**Extract provided**
The TCJA failed to specify a life for the new category which effectively made all QIP assets general nonresidential real property recoverable over a 39-year period and ineligible for bonus depreciation.  The CARES Act now designates QIP as 15-year property for purposes of claiming Federal depreciation expense.  That designation also makes QIP eligible for immediate 100% bonus depreciation.  The change is permanent and may be applied retroactively for QIP placed in service after December 31, 2017.

The IRS has issued Revenue Procedure 2020-25 which provides the following actions taxpayers may take to retroactively claim the benefits of a shorter depreciable life and bonus depreciation for QIP.  These actions may be taken for QIP placed in service by a taxpayer after December 31, 2017 and reported on its 2018, 2019, or 2020 income tax returns:

  1. Amended Tax Return: A taxpayer may amend its 2018 and 2019 (if already filed) Federal income tax returns to claim the additional depreciation expense, including 100% bonus depreciation, for QIP.   If the amendments create or increase a net operating loss, the taxpayer can file a refund claim by carrying back that loss to the five preceding tax years.
  2. Accounting Method Change: A taxpayer may file Form 3115, Application for Change in Accounting Method, to report the cumulative effect of applying the new QIP rules, including 100% bonus depreciation, in the tax year the method change is filed.

These actions do not apply to a real property trade or business or farming business that made a late election (or withdrew an election) regarding the treatment of depreciation expense for purposes of the interest expense limitations under Internal Revenue Code (“IRC”) Section 163(j).   Any changes to depreciation for QIP placed in service by these businesses must be made in accordance with the guidance specifically issued by the IRS for those situations.   The permitted actions also do not apply to QIP for which the taxpayer claimed  an ordinary expense for the cost or other basis of the property.

Dataset entries:
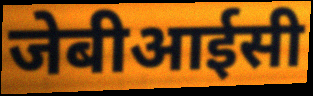
जेबीआईसीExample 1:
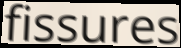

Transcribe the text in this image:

fissures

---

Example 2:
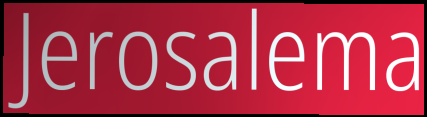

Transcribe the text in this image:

Jerosalema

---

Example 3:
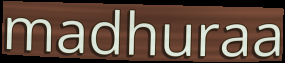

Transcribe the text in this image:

madhuraa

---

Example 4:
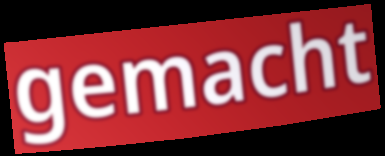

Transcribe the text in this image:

gemacht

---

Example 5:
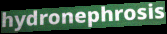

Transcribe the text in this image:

hydronephrosisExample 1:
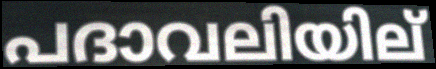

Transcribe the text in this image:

പദാവലിയില്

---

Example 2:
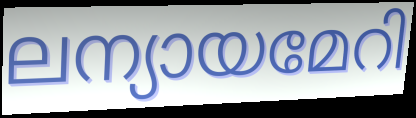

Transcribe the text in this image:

ലന്യായമേറി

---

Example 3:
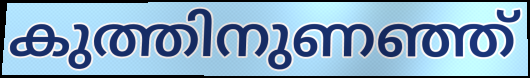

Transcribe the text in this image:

കുത്തിനുണഞ്ഞ്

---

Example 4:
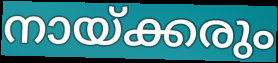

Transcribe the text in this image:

നായ്ക്കരും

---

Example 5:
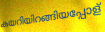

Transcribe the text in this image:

കയറിയിറങ്ങിയപ്പോള്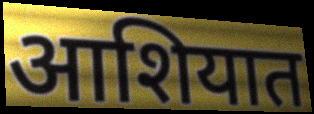
आशियात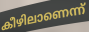
കീഴിലാണെന്ന്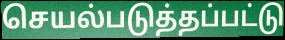
செயல்படுத்தப்பட்டு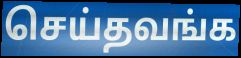
செய்தவங்க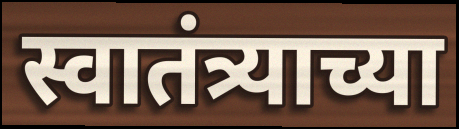
स्वातंत्र्याच्या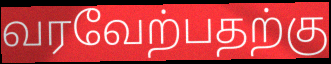
வரவேற்பதற்கு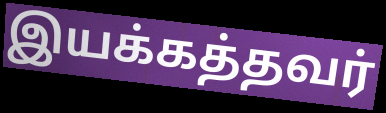
இயக்கத்தவர்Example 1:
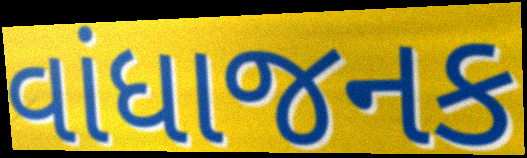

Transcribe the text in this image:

વાંધાજનક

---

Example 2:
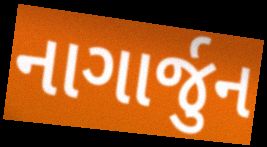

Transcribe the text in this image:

નાગાર્જુન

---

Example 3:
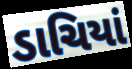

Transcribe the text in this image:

ડાચિયાં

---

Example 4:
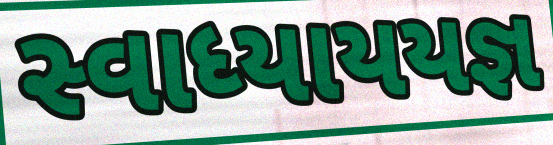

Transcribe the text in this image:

સ્વાધ્યાયયજ્ઞ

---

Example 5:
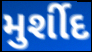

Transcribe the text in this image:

મુર્શીદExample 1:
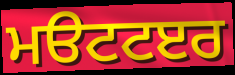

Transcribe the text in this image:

ਮੳਟਟੲਰ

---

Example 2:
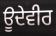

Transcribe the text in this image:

ਊਦੇਵੀਰ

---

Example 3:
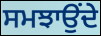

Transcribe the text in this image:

ਸਮਝਾਉੰਦੇ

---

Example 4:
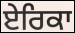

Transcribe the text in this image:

ਏਰਿਕਾ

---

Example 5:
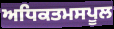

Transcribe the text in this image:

ਅਧਿਕਤਮਸਪੂਲ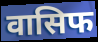
वासिफ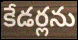
కేడర్లను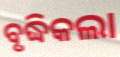
ବୃଦ୍ଧିକଲାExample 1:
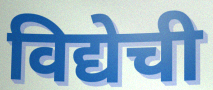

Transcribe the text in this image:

विद्येची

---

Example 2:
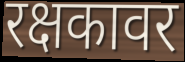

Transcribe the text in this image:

रक्षकावर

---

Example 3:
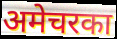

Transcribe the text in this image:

अमेचरका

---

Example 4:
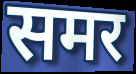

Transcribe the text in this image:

समर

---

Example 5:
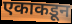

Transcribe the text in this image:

एकाकडूनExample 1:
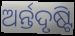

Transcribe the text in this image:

ଅର୍ନ୍ତଦୃଷ୍ଟି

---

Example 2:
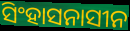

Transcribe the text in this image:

ସିଂହାସନାସୀନ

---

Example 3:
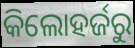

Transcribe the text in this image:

କିଲୋହର୍ଜରୁ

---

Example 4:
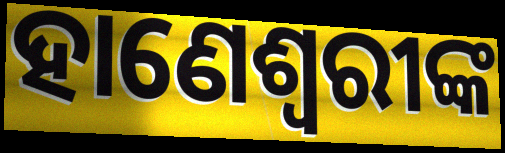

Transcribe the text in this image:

ହାଣେଶ୍ୱରୀଙ୍କ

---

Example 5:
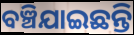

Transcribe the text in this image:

ବଞ୍ଚିଯାଇଛନ୍ତି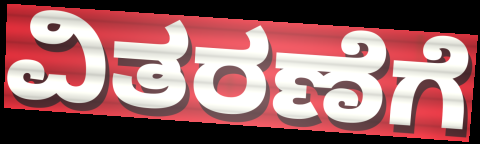
ವಿತರಣೆಗೆ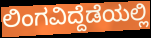
ಲಿಂಗವಿದ್ದೆಡೆಯಲ್ಲಿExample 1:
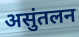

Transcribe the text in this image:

असुंतलन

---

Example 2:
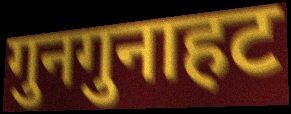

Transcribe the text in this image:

गुनगुनाहट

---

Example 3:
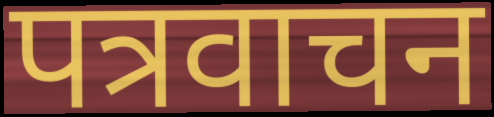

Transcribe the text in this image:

पत्रवाचन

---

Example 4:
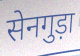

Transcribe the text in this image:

सेनगुड़ा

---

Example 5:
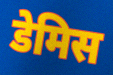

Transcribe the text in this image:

डेमिस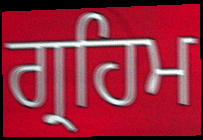
ਗ੍ਰਹਿਮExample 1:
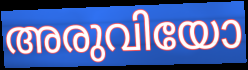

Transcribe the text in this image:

അരുവിയോ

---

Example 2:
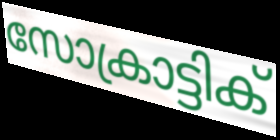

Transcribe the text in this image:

സോക്രാട്ടിക്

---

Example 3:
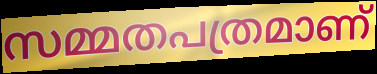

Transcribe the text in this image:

സമ്മതപത്രമാണ്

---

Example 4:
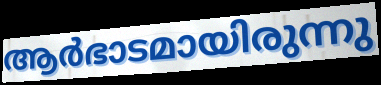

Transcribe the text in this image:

ആർഭാടമായിരുന്നു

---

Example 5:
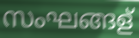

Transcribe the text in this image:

സംഘങ്ങള്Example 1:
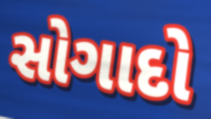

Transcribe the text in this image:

સોગાદો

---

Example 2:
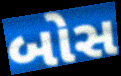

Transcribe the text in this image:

બોસ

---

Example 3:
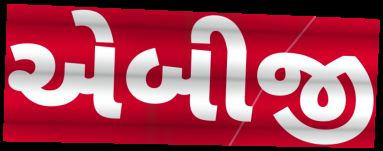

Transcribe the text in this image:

એબીજી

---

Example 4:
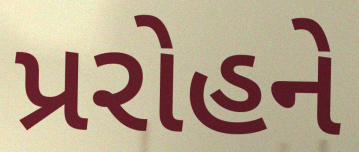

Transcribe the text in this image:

પ્રરોહને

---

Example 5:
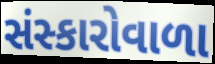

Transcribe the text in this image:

સંસ્કારોવાળાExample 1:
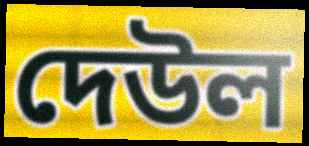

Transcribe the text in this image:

দেউল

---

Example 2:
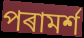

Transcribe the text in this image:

পৰামৰ্শ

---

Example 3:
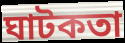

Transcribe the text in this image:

ঘাটকতা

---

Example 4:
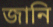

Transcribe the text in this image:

জানি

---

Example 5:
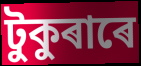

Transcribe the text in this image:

টুকুৰাৰে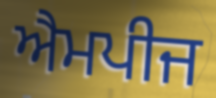
ਐਮਪੀਜ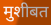
मुशीबत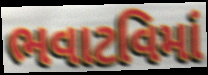
ભવાટવિમાંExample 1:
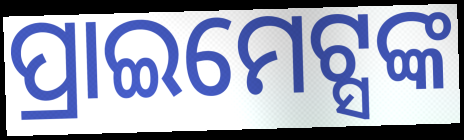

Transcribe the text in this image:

ପ୍ରାଇମେଟ୍ସଙ୍କ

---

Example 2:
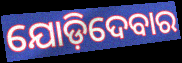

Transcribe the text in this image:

ଯୋଡ଼ିଦେବାର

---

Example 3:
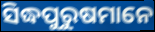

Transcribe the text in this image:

ସିଦ୍ଧପୁରୁଷମାନେ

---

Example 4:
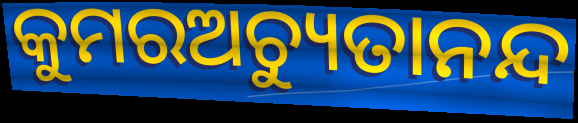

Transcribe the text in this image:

କୁମରଅଚ୍ୟୁତାନନ୍ଦ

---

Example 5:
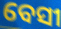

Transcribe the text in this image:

ବେସୀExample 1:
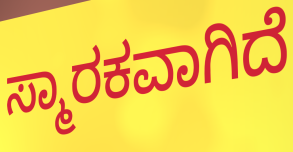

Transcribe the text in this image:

ಸ್ಮಾರಕವಾಗಿದೆ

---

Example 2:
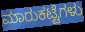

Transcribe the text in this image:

ಮಾರುಕಟ್ಟೆಗಳು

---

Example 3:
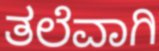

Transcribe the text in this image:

ತಲೆವಾಗಿ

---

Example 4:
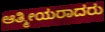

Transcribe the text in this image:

ಆತ್ಮೀಯರಾದರು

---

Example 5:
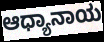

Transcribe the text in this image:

ಆಧ್ಯಾನಾಯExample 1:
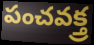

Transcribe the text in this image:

పంచవక్త్ర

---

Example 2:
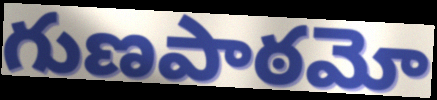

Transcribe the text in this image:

గుణపాఠమో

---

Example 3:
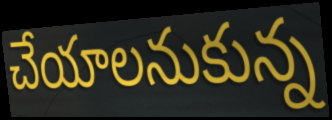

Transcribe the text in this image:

చేయాలనుకున్న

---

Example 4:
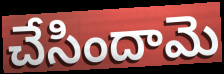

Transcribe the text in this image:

చేసిందామె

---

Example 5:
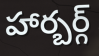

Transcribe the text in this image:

హార్బర్గ్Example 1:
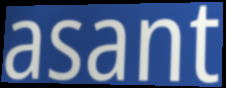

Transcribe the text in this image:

asant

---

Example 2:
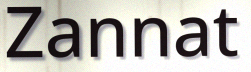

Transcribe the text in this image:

Zannat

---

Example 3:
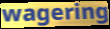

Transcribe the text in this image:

wagering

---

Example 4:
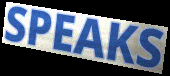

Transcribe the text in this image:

SPEAKS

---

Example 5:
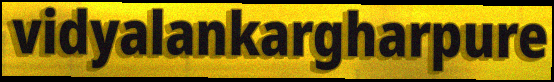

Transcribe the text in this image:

vidyalankargharpureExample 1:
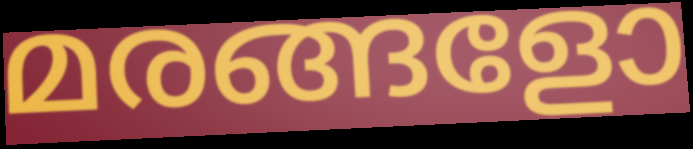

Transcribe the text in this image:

മരങ്ങളോ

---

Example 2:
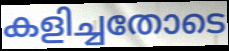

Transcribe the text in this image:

കളിച്ചതോടെ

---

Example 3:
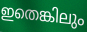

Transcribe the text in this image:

ഇതെങ്കിലും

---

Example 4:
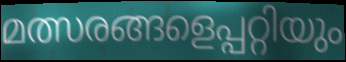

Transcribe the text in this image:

മത്സരങ്ങളെപ്പറ്റിയും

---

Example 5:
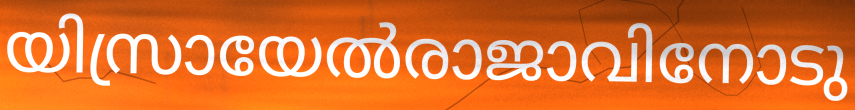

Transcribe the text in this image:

യിസ്രായേൽരാജാവിനോടു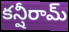
కన్షీరామ్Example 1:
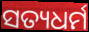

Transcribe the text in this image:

ସତ୍ୟଧର୍ମ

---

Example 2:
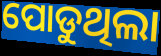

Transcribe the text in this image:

ପୋଡୁଥିଲା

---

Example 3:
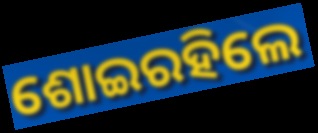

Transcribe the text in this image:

ଶୋଇରହିଲେ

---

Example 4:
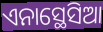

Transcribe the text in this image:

ଏନାସ୍ଥେସିଆ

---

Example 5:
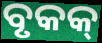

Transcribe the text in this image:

ବୃକକ୍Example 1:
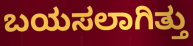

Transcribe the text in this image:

ಬಯಸಲಾಗಿತ್ತು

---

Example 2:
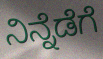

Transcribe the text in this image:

ನಿನ್ನೆಡೆಗೆ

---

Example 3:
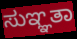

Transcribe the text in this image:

ಸುಞ್ಞತಾ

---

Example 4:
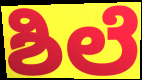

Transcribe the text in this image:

ಶಿಲೆ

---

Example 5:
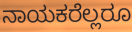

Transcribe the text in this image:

ನಾಯಕರೆಲ್ಲರೂ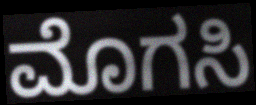
ಮೊಗಸಿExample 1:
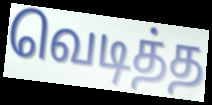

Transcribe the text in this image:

வெடித்த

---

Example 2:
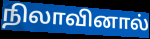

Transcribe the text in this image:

நிலாவினால்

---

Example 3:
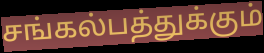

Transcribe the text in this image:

சங்கல்பத்துக்கும்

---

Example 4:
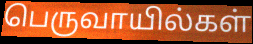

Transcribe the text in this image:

பெருவாயில்கள்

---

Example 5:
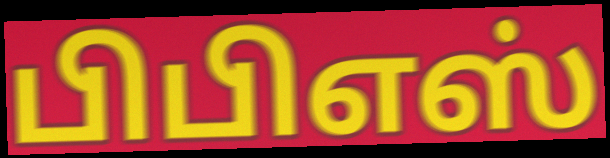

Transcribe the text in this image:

பிபிஎஸ்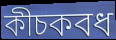
কীচকবধ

**Prompt A**
In the passage on qualified improvement property, what recovery period does the CARES Act assign to QIP for Federal depreciation?
**Prompt B**
Retype everything in the passage on qualified improvement property from "2. Accounting Method" down to "of the property.".

**Task response A**
The CARES Act designates QIP as 15-year property.

**Task response B**
2. Accounting Method Change: A taxpayer may file Form 3115, Application for Change in Accounting Method, to report the cumulative effect of applying the new QIP rules, including 100% bonus depreciation, in the tax year the method change is filed.

These actions do not apply to a real property trade or business or farming business that made a late election (or withdrew an election) regarding the treatment of depreciation expense for purposes of the interest expense limitations under Internal Revenue Code (“IRC”) Section 163(j).   Any changes to depreciation for QIP placed in service by these businesses must be made in accordance with the guidance specifically issued by the IRS for those situations.   The permitted actions also do not apply to QIP for which the taxpayer claimed  an ordinary expense for the cost or other basis of the property.